> _Text to read_

+---+

Someone set up a Twitter account called @MPRmn and automated the posting of items from Minnesota Public Radio‘s RSS feed to Twitter with Twitterfeed. MPR made a good faith effort to contact the individual and when that didn’t work they went to Twitter management and asked if they could get in touch with the account holder. Twitter management talked to the account holder. Now MPR has the name @MPRmn; the original account holder has the account (with all the followers) and a different screen name (@MPRmnfan). MPR never talked directly to the previous account holder.
So now @MPRmnfan is accusing MPR of bullying.
Minnesota Public Radio contacted Twitter to stop these updates. Apparently MPR does not value the Twitter community. 10:59 PM August 23, 2008 from web
Several people have commented on how valuable this service is. I expect legal threats from large corporations, not MPR. 10:59 PM August 23, 2008 from web
It’s unfortunate that Minnesota *PUBLIC* Radio does not want to make their news public, and that this service has to go. 11:03 PM August 23, 2008 from web
Instead, people who have been following @MPRmn will now likely get a human with a bias filtering the news articles linked on Twitter. 11:04 PM August 23, 2008 from web
No more news updates will come from this account. Direct your complaints about MPR’s abusive bullying to @bcollinsmn now @N614EF. 1 day ago from web
According to MPR’s Interactive Producer Julia Schrenkler:
@pfhyper yep, fed by MPR directly now. we tried to contact the person who set it up but there was no info. @ replies will be seen by staff. about 4 hours ago from web
@taulpaul threat? no. MPR tried to contact him/her, couldn’t, no contact info/transparency. @MPRmn reassigned to MPR by Twitter, by req. about 3 hours ago from web
@taulpaul it seems Twitter reassigns the name and lets the old acct holder pick a new name on that acct, retaining the followers etc about 3 hours ago from web
@taulpaul tried to contact to ask for acct access via twitterfeed/twitter. not sure what language Twitter used when they contacted him/her about 2 hours ago from web
Hoo, boy, where to begin?

+---+

> _Data rows_

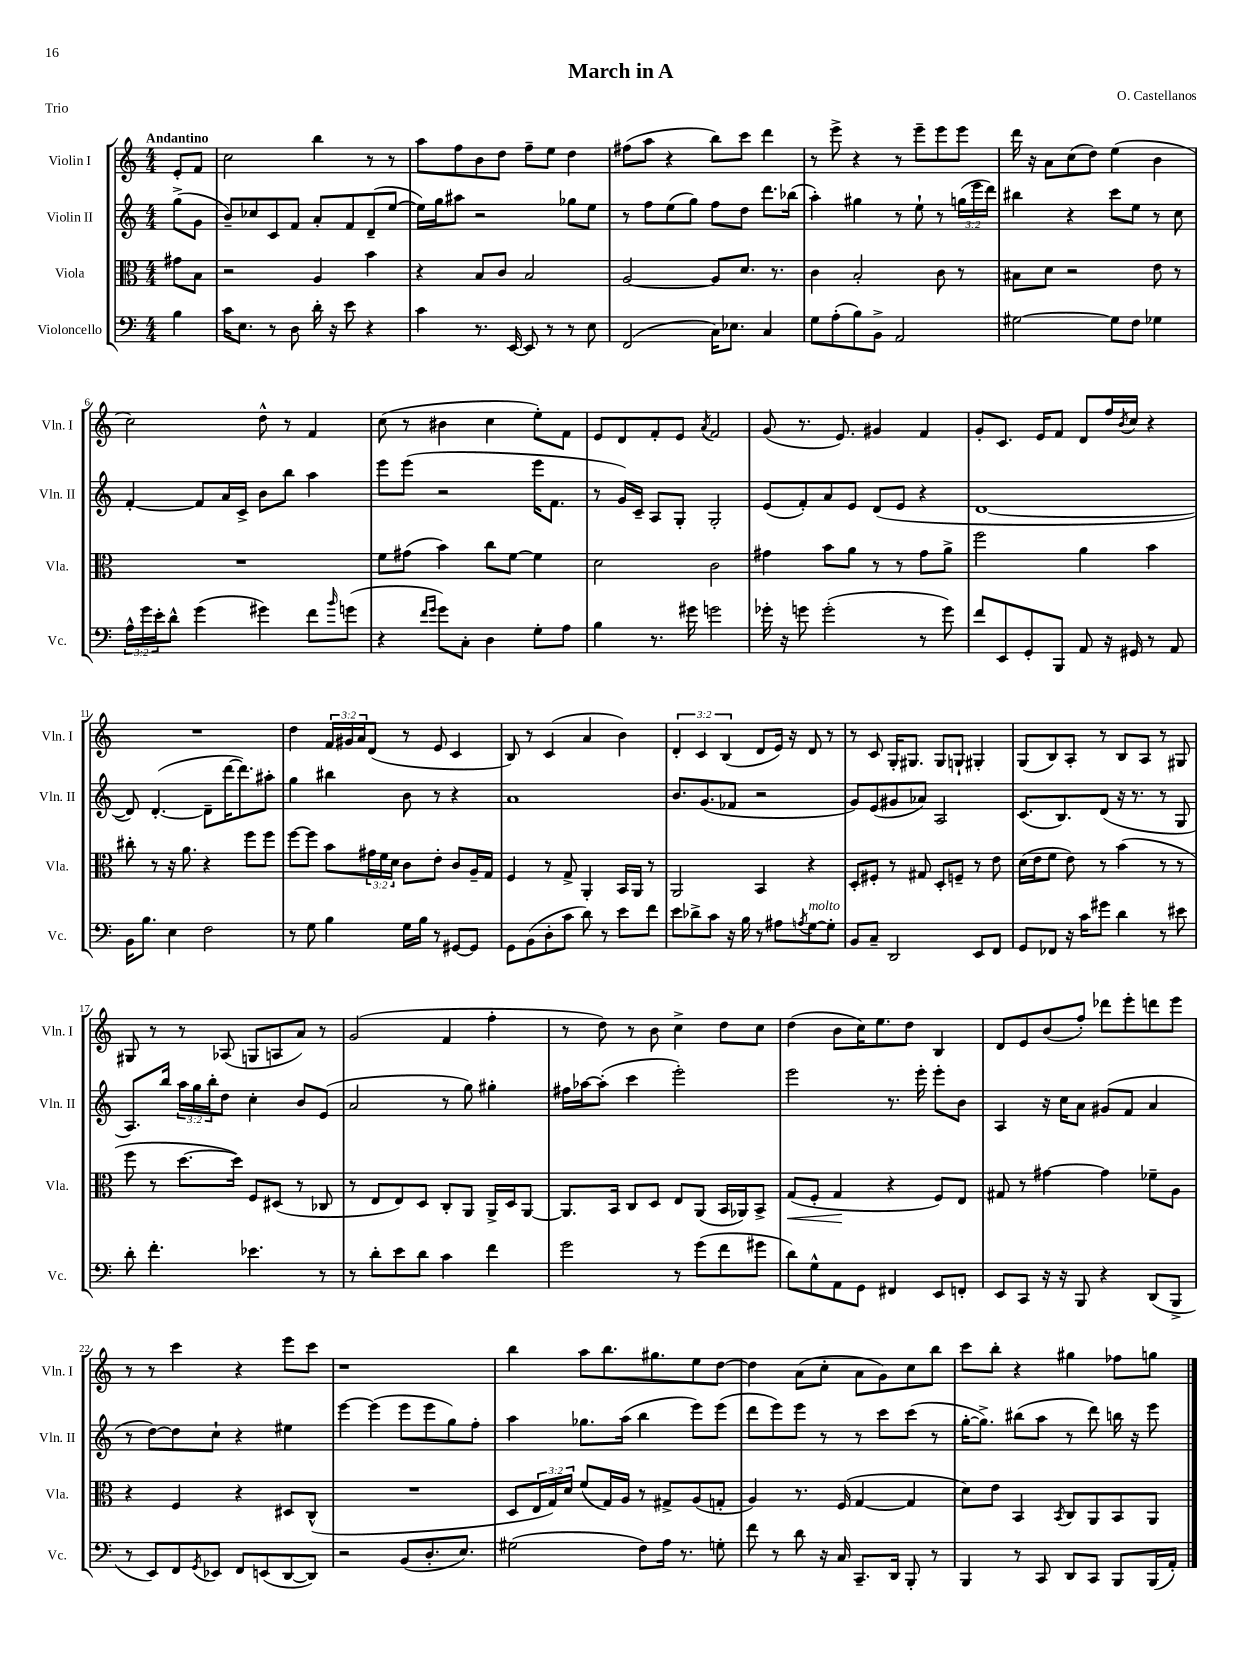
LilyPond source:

+---+

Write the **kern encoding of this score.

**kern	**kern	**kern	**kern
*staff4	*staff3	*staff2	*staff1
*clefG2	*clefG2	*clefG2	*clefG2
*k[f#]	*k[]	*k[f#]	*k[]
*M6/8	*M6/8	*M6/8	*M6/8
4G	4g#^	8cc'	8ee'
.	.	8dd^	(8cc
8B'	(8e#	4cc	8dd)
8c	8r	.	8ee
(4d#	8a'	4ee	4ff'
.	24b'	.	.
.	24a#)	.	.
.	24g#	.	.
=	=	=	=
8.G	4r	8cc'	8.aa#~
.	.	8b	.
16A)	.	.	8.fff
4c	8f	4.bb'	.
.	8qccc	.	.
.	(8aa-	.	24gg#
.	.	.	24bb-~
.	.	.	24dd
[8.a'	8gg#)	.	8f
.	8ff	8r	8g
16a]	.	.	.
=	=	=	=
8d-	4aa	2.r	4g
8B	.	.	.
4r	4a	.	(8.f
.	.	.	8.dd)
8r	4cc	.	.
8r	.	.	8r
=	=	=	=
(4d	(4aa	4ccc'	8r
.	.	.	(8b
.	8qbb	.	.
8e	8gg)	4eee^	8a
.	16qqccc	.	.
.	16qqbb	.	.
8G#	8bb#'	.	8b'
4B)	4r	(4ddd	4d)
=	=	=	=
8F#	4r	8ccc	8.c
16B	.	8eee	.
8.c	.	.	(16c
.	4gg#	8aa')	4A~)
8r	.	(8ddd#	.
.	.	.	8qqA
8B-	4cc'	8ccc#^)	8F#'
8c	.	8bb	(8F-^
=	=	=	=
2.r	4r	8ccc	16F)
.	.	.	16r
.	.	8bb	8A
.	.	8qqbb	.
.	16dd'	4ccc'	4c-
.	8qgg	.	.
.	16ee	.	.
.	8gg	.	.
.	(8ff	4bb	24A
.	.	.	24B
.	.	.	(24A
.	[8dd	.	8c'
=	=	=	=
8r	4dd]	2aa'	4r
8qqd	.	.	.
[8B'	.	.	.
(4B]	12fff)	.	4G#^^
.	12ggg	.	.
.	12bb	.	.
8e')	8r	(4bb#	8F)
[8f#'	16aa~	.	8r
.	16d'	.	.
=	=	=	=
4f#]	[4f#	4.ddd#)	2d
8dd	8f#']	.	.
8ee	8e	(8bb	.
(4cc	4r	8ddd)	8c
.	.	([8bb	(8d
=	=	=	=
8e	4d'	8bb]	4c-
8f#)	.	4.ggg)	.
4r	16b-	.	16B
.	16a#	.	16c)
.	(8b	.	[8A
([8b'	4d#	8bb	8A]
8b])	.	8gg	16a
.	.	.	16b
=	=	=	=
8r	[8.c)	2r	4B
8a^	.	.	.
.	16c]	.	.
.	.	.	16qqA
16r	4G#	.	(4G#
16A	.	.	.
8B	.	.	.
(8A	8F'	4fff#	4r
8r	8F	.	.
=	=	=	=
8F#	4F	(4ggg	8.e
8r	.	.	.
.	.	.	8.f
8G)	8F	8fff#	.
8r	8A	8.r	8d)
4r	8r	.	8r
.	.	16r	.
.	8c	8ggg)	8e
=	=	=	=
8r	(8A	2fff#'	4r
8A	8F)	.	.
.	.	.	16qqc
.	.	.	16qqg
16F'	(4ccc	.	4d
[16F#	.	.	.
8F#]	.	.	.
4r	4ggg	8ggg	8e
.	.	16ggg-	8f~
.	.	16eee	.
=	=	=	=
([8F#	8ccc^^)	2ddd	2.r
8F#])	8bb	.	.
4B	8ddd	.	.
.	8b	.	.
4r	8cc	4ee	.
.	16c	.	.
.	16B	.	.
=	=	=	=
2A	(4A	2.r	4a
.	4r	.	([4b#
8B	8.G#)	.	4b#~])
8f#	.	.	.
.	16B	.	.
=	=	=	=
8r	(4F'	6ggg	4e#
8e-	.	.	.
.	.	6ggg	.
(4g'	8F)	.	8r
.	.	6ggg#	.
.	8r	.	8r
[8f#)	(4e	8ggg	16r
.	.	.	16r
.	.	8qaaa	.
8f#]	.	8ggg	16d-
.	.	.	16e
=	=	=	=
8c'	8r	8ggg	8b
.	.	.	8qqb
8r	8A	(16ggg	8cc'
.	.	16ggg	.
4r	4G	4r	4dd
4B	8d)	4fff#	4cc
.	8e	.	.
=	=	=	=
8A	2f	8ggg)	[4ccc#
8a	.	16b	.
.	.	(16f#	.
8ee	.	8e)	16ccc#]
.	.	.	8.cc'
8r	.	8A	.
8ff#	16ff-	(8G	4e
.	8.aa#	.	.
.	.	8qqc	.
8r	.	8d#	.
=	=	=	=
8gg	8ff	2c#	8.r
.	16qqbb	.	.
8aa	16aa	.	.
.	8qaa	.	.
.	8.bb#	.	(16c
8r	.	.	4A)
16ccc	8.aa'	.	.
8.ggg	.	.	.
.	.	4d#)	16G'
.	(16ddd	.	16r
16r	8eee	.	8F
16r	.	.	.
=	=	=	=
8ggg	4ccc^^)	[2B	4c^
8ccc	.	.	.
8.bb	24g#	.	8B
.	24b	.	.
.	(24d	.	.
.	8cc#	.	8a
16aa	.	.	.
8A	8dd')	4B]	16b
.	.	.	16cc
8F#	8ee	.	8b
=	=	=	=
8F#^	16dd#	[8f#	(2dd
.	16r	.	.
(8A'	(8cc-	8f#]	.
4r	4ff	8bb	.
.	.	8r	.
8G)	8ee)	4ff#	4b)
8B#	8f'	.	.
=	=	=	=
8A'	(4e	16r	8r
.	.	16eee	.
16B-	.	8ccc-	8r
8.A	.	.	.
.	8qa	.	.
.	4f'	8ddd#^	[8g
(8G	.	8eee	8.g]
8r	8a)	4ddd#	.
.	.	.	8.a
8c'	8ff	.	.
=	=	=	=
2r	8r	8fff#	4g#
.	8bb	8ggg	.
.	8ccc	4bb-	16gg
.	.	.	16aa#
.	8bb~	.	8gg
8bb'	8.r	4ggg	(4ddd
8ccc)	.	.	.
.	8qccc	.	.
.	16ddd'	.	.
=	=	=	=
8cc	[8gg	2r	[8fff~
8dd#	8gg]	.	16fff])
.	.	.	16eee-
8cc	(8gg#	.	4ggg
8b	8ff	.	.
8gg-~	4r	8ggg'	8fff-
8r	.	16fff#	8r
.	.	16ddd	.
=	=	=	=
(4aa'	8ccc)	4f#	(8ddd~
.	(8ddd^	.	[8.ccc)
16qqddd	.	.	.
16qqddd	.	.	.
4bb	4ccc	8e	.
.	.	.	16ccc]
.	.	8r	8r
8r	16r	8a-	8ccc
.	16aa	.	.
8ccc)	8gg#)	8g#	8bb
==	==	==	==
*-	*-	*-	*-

+---+

> _Task requirements_
(1) Pull out every line of the records that contains the string "kern".
(2) Continue the post about Minnesota Public Radio's Twitter account, starting right after its final sentence.

> _Answers_
(1)
Write the **kern encoding of this score.
**kern	**kern	**kern	**kern

(2)
#1: @MPRmnfan’s righteous indignation over MPR’s thwarting of the “public service” they were supposedly providing is laughable. They are not providing any information that is not already available on MPR’s website. The accusations that MPR is trying to keep information from the public eye, that MPR is biased, and that MPR doesn’t value the Twitter community are just ludicrous. (Okay, you could argue MPR has bias, but it’s not on account of their Twitter policy.)
#2: Dumping an RSS feed into Twitter is not valuable. Period. (Unless you’re the Daily Planet and your RSS feeds are abominable.) Especially when an organization already has a pretty good Twitter presence, which MPR does. The whole point of having a Twitter presence as an organization is that there are people behind it. If I just want RSS, there are feedreaders and Cullect and Friendfeed and all sorts of aggregation tools for that. How is a human vetting which news stories from the website go to Twitter any more biased than what goes up on MPR’s website in the first place?
#3: MPR did not ask you to set up this account. You are squatting. You are using their name and logo. It’s in bad faith and in poor taste. I don’t think it’s unreasonable for them to request access to an account that has their name on it. It was nice of them to ask instead of just slapping you with a C&D.
#4: What does Bob Collins have to do with anything? Sure, dude is cranky, but how is that related to any of this?
@MPRmnfan’s rationale is beyond ridiculous and the response sounds like a temper tantrum at best.
This isn’t just about Twitter and what’s good and bad Twitter etiquette. It’s about misrepresenting yourself as part of an organization and then having the nerve to be indignant when they call you on it.
I wonder if they go through this exercise again with The Current’s Twitter accounts.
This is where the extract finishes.